We’ve worked together for more than a decade—at AWS and on the team that built Amazon Elastic Kubernetes Service (EKS)—and have seen firsthand the challenges Platform, SRE, and DevOps teams face running Cloud Native infrastructure at scale. Chkk was born out of those experiences.
At AWS, Fawad Khaliq, as an operator of Amazon EKS, noticed the same classes of errors, disruptions, and failures repeating across customers—especially in customer-owned platform layers—with no practical way for teams to learn from one another. Meanwhile, Ali Khayam and Awais Nemat were operating network infrastructure services with “always available, no downtime” expectations, where a proactive approach was essential to keep mission-critical systems running across one of the largest infrastructure footprints on the planet.

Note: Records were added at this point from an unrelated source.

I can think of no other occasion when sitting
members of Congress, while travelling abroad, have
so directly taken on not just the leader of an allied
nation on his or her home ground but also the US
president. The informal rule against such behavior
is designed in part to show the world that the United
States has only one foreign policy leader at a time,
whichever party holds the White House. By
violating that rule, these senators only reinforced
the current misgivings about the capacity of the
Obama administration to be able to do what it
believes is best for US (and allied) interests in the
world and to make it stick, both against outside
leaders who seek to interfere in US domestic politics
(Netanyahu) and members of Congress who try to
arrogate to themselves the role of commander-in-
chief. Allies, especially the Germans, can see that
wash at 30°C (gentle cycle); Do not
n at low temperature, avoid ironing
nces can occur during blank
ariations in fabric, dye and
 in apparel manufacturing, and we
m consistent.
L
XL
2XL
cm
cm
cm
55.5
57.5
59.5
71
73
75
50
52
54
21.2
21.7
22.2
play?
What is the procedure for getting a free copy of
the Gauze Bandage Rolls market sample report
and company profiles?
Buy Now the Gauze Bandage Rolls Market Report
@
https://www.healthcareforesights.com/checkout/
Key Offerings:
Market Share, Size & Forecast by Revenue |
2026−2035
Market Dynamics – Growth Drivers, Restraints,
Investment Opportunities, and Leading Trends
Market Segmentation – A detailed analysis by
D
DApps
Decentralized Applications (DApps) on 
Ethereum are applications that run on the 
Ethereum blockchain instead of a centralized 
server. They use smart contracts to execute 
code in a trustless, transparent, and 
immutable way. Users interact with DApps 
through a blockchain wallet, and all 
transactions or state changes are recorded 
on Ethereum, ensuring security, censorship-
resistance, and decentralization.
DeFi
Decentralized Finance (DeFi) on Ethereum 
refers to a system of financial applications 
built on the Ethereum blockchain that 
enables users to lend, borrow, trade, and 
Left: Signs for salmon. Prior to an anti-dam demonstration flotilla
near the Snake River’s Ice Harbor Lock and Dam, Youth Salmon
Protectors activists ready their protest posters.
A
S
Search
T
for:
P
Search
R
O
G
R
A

We saw a recurring challenge: modern Cloud Native environments are deeply interconnected and fragile. Running hundreds of services and applications with tight interdependencies means even the smallest change can ripple into major disruptions. Most teams are forced into a reactive posture, firefighting after issues arise. Automation to make changes safely is limited, and there’s no reliable way to validate upgrades or configuration changes ahead of time. Engineers end up spending weeks—or even months—researching, planning, and rehearsing just to minimize the risks of what should be routine infrastructure updates.

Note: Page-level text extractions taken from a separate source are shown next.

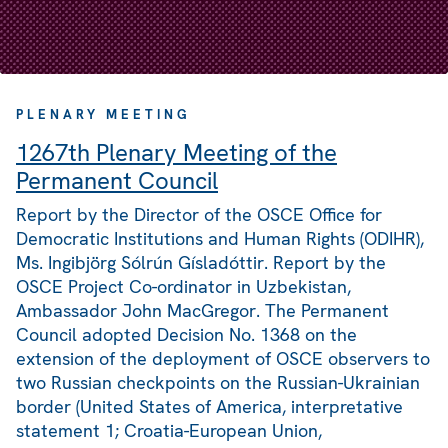
PLENARY MEETING
1267th Plenary Meeting of the
Permanent Council
Report by the Director of the OSCE Office for
Democratic Institutions and Human Rights (ODIHR),
Ms. Ingibjörg Sólrún Gísladóttir. Report by the
OSCE Project Co-ordinator in Uzbekistan,
Ambassador John MacGregor. The Permanent
Council adopted Decision No. 1368 on the
extension of the deployment of OSCE observers to
two Russian checkpoints on the Russian-Ukrainian
border (United States of America, interpretative
statement 1; Croatia-European Union,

This inspired us to start Chkk and democratize the collective wisdom of operating infrastructure at scale for everyone. The internet holds a goldmine of knowledge about how modern infrastructure really works—hidden in official documentation, source code, changelogs, issues, blogs, and forums. Yet this knowledge isn’t organized for machines to act on, and humans can’t keep up with the flood of updates and discussions. Too often, vital lessons remain buried, leaving teams to repeat the same mistakes.
Our mission is to enable engineering teams to ship infrastructure changes safely and with confidence—without repeating known mistakes and risks.